La chapelle, en effet, avait été transformée en une sorte de promenoir. La jolie fille, ayant esquissé une chiquenaude et pivoté gentiment, s’en alla. Mais, avant de s’éloigner, elle montra à Claude deux sœurs qui débouchaient sous la voûte, et lui dit:
– Si vous allez chez l’abbesse, vous n’avez qu’à suivre ces deux sœurs…
Celles-ci étaient vêtues en religieuses. Elles marchaient lentement, la tête baissée et les bras croisés. Car, chose plus fantastique encore que tout le reste, dans ce couvent, il y avait quelques sœurs demeurées pures, accomplissant avec zèle tous les exercices imposés à leur communauté par la règle. D’ailleurs, elles non plus ne parurent s’étonner ou se scandaliser de la présence d’un homme. Seulement, elles baissèrent davantage les yeux.

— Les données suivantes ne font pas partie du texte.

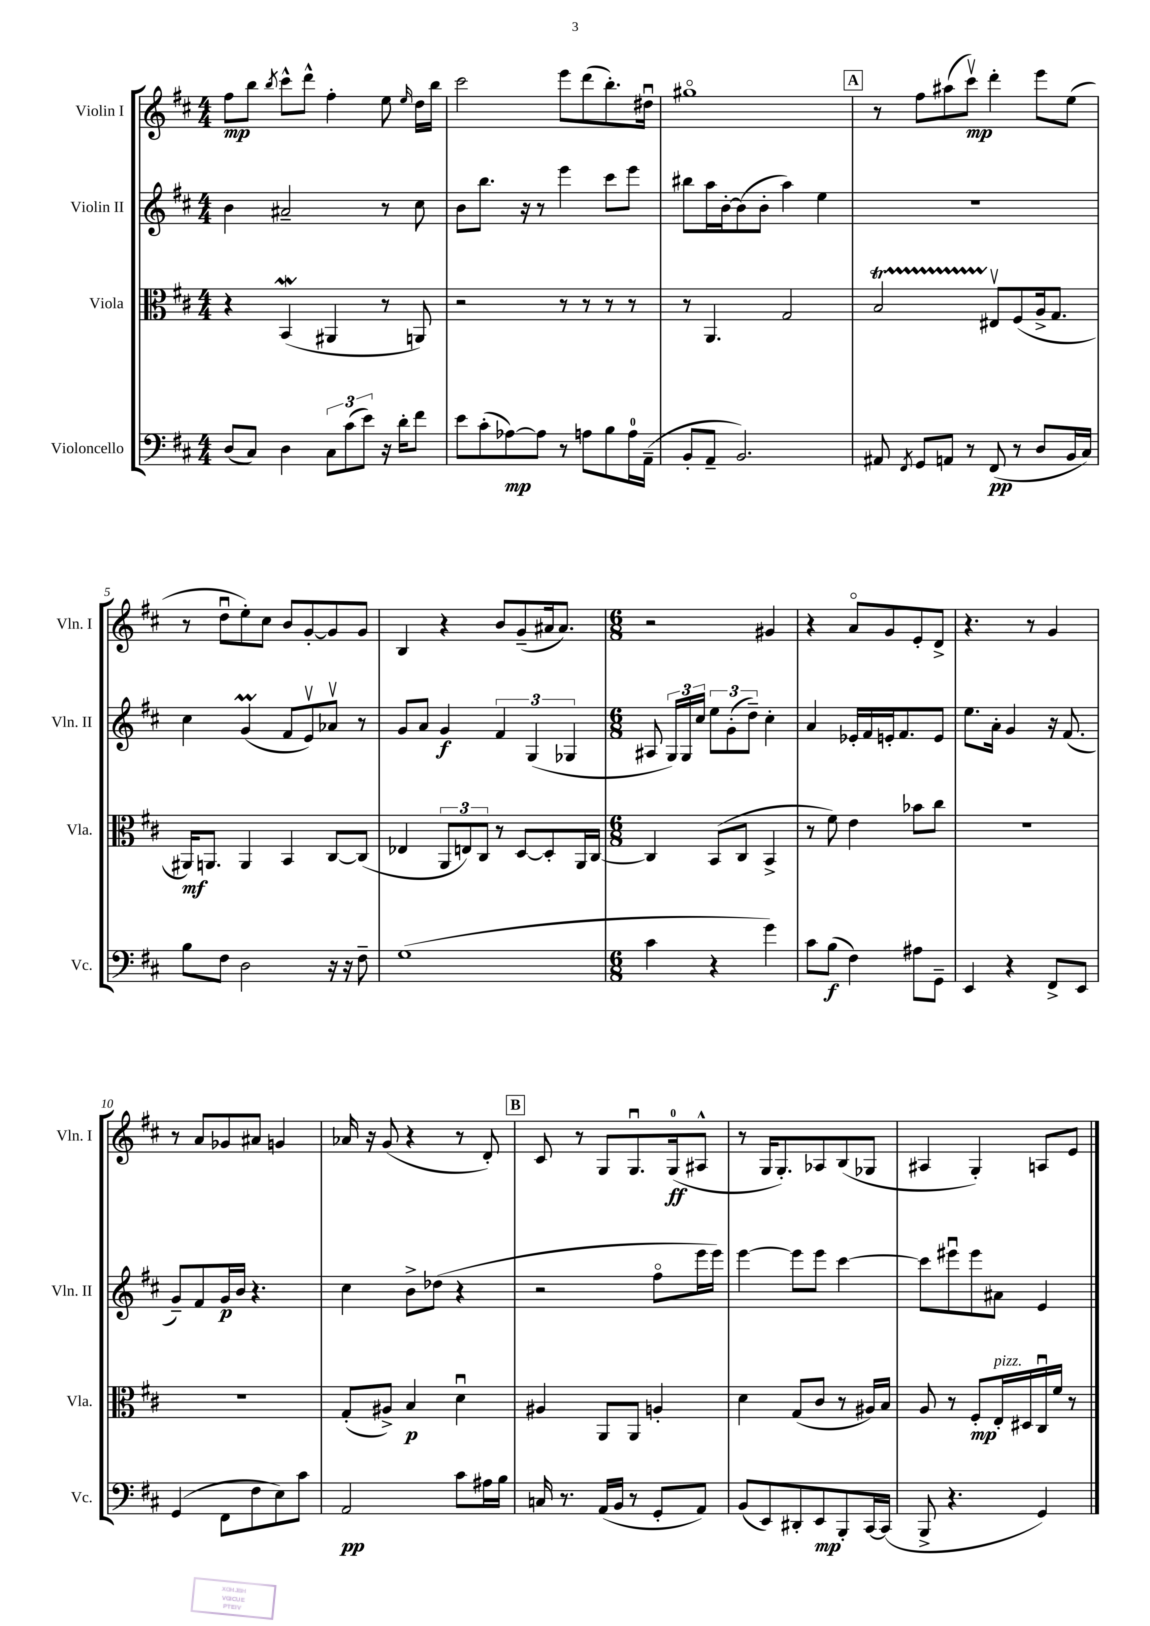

**kern	**dynam	**kern	**dynam	**kern	**dynam	**kern	**dynam
*part4	*part4	*part3	*part3	*part2	*part2	*part1	*part1
*staff4	*staff4	*staff3	*staff3	*staff2	*staff2	*staff1	*staff1
*I"Violoncello	*	*I"Viola	*	*I"Violin II	*	*I"Violin I	*
*I'Vc.	*	*I'Vla.	*	*I'Vln. II	*	*I'Vln. I	*
*clefF4	*	*clefC3	*	*clefG2	*	*clefG2	*
*k[f#c#]	*	*k[f#c#]	*	*k[f#c#]	*	*k[f#c#]	*
*M4/4	*	*M4/4	*	*M4/4	*	*M4/4	*
=1	=1	=1	=1	=1	=1	=1	=1
(8D/L	.	4r	.	4b\	.	8ff#\L	mp
8C#/J)	.	.	.	.	.	8bb\J	.
.	.	.	.	.	.	8qbb/	.
4D\	.	(4BBW/	.	2a#X~/	.	8ccc#^^\L	.
.	.	.	.	.	.	8ddd^^\J	.
12C#\L	.	4AA#X/	.	.	.	4ff#'\	.
(12c#\	.	.	.	.	.	.	.
12e\J)	.	.	.	.	.	.	.
16r	.	8r	.	8r	.	8ee\	.
16d'\KL	.	.	.	.	.	.	.
.	.	.	.	.	.	16qqee/	.
8f#\J	.	8AAn/)	.	8cc#\	.	16dd\LL	.
.	.	.	.	.	.	16bb\JJ	.
=2	=2	=2	=2	=2	=2	=2	=2
8e\L	.	2r	.	8b\L	.	2ccc#\	.
(8c#'\	.	.	.	8.bb\J	.	.	.
[8A-X\)	mp	.	.	.	.	.	.
.	.	.	.	16r	.	.	.
8A-\J]	.	.	.	8r	.	.	.
8r	.	8r	.	4eee\	.	8eee\L	.
8An\L	.	8r	.	.	.	(8ddd\	.
8B\	.	8r	.	8ccc#\L	.	8.bb'\)	.
16A\L	.	8r	.	8eee\J	.	.	.
(16AA~\JJ	.	.	.	.	.	16dd#Xu\Jk	.
=3	=3	=3	=3	=3	=3	=3	=3
8BB'/L	.	8r	.	8bb#X\L	.	1gg#X	.
8AA~/J	.	4.AA/	.	16aa\L	.	.	.
.	.	.	.	[16b'\J	.	.	.
2.BB/)	.	.	.	(8b\]	.	.	.
.	.	.	.	8b'\J	.	.	.
.	.	2G/	.	4aa\)	.	.	.
.	.	.	.	4ee\	.	.	.
!!LO:REH:place=s1:t=A
=4	=4	=4	=4	=4	=4	=4	=4
8AA#X/	.	2BT/	.	1r	.	8r	.
8qFF#/	.	.	.	.	.	.	.
8GG/L	.	.	.	.	.	8ff#\L	.
8AAn/J	.	.	.	.	.	(8aa#X\	.
8r	.	.	.	.	.	8ccc#v\J)	mp
(8FF#/	pp	8E#Xv/L	.	.	.	4ddd'\	.
8r	.	(8F#/	.	.	.	.	.
8D/L	.	16A^/k	.	.	.	8eee\L	.
.	.	8.G/J	.	.	.	.	.
16BB/L	.	.	.	.	.	(8ee\J	.
16C#/JJ)	.	.	.	.	.	.	.
!!LO:LB:g=z
=5	=5	=5	=5	=5	=5	=5	=5
8B\L	.	16AA#X/KL)	mf	4cc#\	.	8r	.
.	.	8.AAn/J	.	.	.	.	.
8F#\J	.	.	.	.	.	8ddu\L	.
2D\	.	4AA/	.	(4gM/	.	8ee'\)	.
.	.	.	.	.	.	8cc#\J	.
.	.	4BB/	.	8f#/L	.	8b/L	.
.	.	.	.	8ev/)	.	[8g'/	.
16r	.	[8C#/L	.	8a-Xv/J	.	8g/]	.
16r	.	.	.	.	.	.	.
8F#~\	.	(8C#/J]	.	8r	.	8g/J	.
=6	=6	=6	=6	=6	=6	=6	=6
(1G	.	4E-X/	.	8g/L	.	4B/	.
.	.	.	.	8a/J	.	.	.
.	.	12AA/L	.	4g/	f	4r	.
.	.	12En/)	.	.	.	.	.
.	.	12C#/J	.	.	.	.	.
.	.	8r	.	6f#/	.	8b/L	.
.	.	[8D/L	.	.	.	(8g~/	.
.	.	.	.	(6G/	.	.	.
.	.	8D'/]	.	.	.	16a#X/k	.
.	.	.	.	.	.	8.a#/J)	.
.	.	.	.	6G-X/	.	.	.
.	.	16AA/L	.	.	.	.	.
.	.	[16C#/JJ	.	.	.	.	.
=7	=7	=7	=7	=7	=7	=7	=7
*M6/8	*	*M6/8	*	*M6/8	*	*M6/8	*
4c#\	.	4C#/]	.	8A#X/	.	2r	.
.	.	.	.	24G/LL)	.	.	.
.	.	.	.	24G/	.	.	.
.	.	.	.	24cc#/JJ	.	.	.
4r	.	(8BB/L	.	12ee\L	.	.	.
.	.	.	.	(12g'\	.	.	.
.	.	8C#/J	.	.	.	.	.
.	.	.	.	12dd~\J)	.	.	.
4g\)	.	4BB^/	.	4cc#'\	.	4g#X/	.
=8	=8	=8	=8	=8	=8	=8	=8
8c#\L	.	8r	.	4a/	.	4r	.
(8B\J	f	8f#\)	.	.	.	.	.
4F#\)	.	4e\	.	16e-X'/LL	.	8a/L	.
.	.	.	.	16f#/	.	.	.
.	.	.	.	16en'/J	.	8g/	.
.	.	.	.	8.f#/	.	.	.
8A#X\L	.	8b-X\L	.	.	.	8e'/	.
8GG~\J	.	8cc#\J	.	8e/J	.	8d^/J	.
=9	=9	=9	=9	=9	=9	=9	=9
4EE/	.	2.r	.	8.ee\L	.	4.r	.
.	.	.	.	16a'\Jk	.	.	.
4r	.	.	.	4g/	.	.	.
.	.	.	.	.	.	8r	.
8FF#^/L	.	.	.	16r	.	4g/	.
.	.	.	.	(8.f#/	.	.	.
8EE/J	.	.	.	.	.	.	.
!!LO:LB:g=z
=10	=10	=10	=10	=10	=10	=10	=10
(4GG/	.	2.r	.	8g~/L)	.	8r	.
.	.	.	.	8f#/	.	8a/L	.
8FF#\L	.	.	.	16g/L	p	8g-X/	.
.	.	.	.	16b/JJ	.	.	.
8F#\	.	.	.	4.r	.	8a#X/J	.
8E\)	.	.	.	.	.	4gn/	.
8c#\J	.	.	.	.	.	.	.
=11	=11	=11	=11	=11	=11	=11	=11
2AA/	pp	(8G'/L	.	4cc#\	.	16a-X/	.
.	.	.	.	.	.	16r	.
.	.	8A#X^/J)	.	.	.	(8g/	.
.	.	4B/	p	8b^\L	.	4r	.
.	.	.	.	(8dd-X\J	.	.	.
8c#\L	.	4du\	.	4r	.	8r	.
16A#X\L	.	.	.	.	.	8d'/)	.
16B\JJ	.	.	.	.	.	.	.
!!LO:REH:place=s1:t=B
=12	=12	=12	=12	=12	=12	=12	=12
16Cn/	.	4A#X/	.	2r	.	8c#/	.
8.r	.	.	.	.	.	.	.
.	.	.	.	.	.	8r	.
(16AA/LL	.	8AA/L	.	.	.	8G/L	.
16BB/JJ	.	.	.	.	.	.	.
8r	.	8AA/J	.	.	.	8.Gu/	.
8GG'/L	.	4An'/	.	8ff#\L	.	.	.
.	.	.	.	.	.	(16G/k	ff
8AA/J)	.	.	.	16eee\L	.	8A#X^^/J	.
.	.	.	.	16eee\JJ)	.	.	.
=13	=13	=13	=13	=13	=13	=13	=13
(8BB/L	.	4d\	.	[4eee\	.	8r	.
8EE/)	.	.	.	.	.	16G/KL	.
.	.	.	.	.	.	8.G'/)	.
8DD#X'/	.	(8G/L	.	8eee\L]	.	.	.
8EE/	mp	8c#/J	.	8eee\J	.	8A-X/	.
8BBB'/	.	8r	.	[4ccc#\	.	(8B/	.
[16CC#/L	.	16A#X/LL)	.	.	.	8G-X/J	.
(16CC#/JJ]	.	16B/JJ	.	.	.	.	.
=14	=14	=14	=14	=14	=14	=14	=14
8BBB^/	.	8A/	.	8ccc#\L]	.	4A#X/	.
4.r	.	8r	.	8eee#Xu\	.	.	.
.	.	8F#'/L	mp	8eee#\	.	4G'/)	.
!	!	!LO:TX:a:i:t=pizz.	!	!	!	!	!
.	.	16E'/L	.	8a#X\J	.	.	.
.	.	16D#X/	.	.	.	.	.
4GG/)	.	16C#u/	.	4e/	.	8An/L	.
.	.	16f#/JJ	.	.	.	.	.
.	.	8r	.	.	.	8e/J	.
==	==	==	==	==	==	==	==
*-	*-	*-	*-	*-	*-	*-	*-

Entre ces deux femmes, marchait silencieuse, de son allure à la fois raide et glissante, la bohémienne au masque rouge… Saïzuma. Claude les laissa passer. Puis, quand il les vit monter un large escalier, il se mit à les suivre. Les deux religieuses longèrent un couloir et frappèrent à une porte qui s’ouvrit. Alors, elles prirent chacune Saïzuma par une main et entrèrent. Quelques instants plus tard, elles sortirent et s’éloignèrent lentement. Saïzuma était restée à l’intérieur. Alors, maître Claude s’approcha de la porte. Mais là il s’arrêta et passa ses deux mains sur son front. L’absence de tout obstacle, la facilité avec laquelle il marchait à l’événement terrible lui causaient une angoisse qu’il n’eût pas éprouvée s’il lui avait fallu traverser mille dangers pour arriver jusque-là… Et puis il éprouvait un sourd malaise qui ne venait pas de la situation elle-même, mais d’autre chose… de quoi?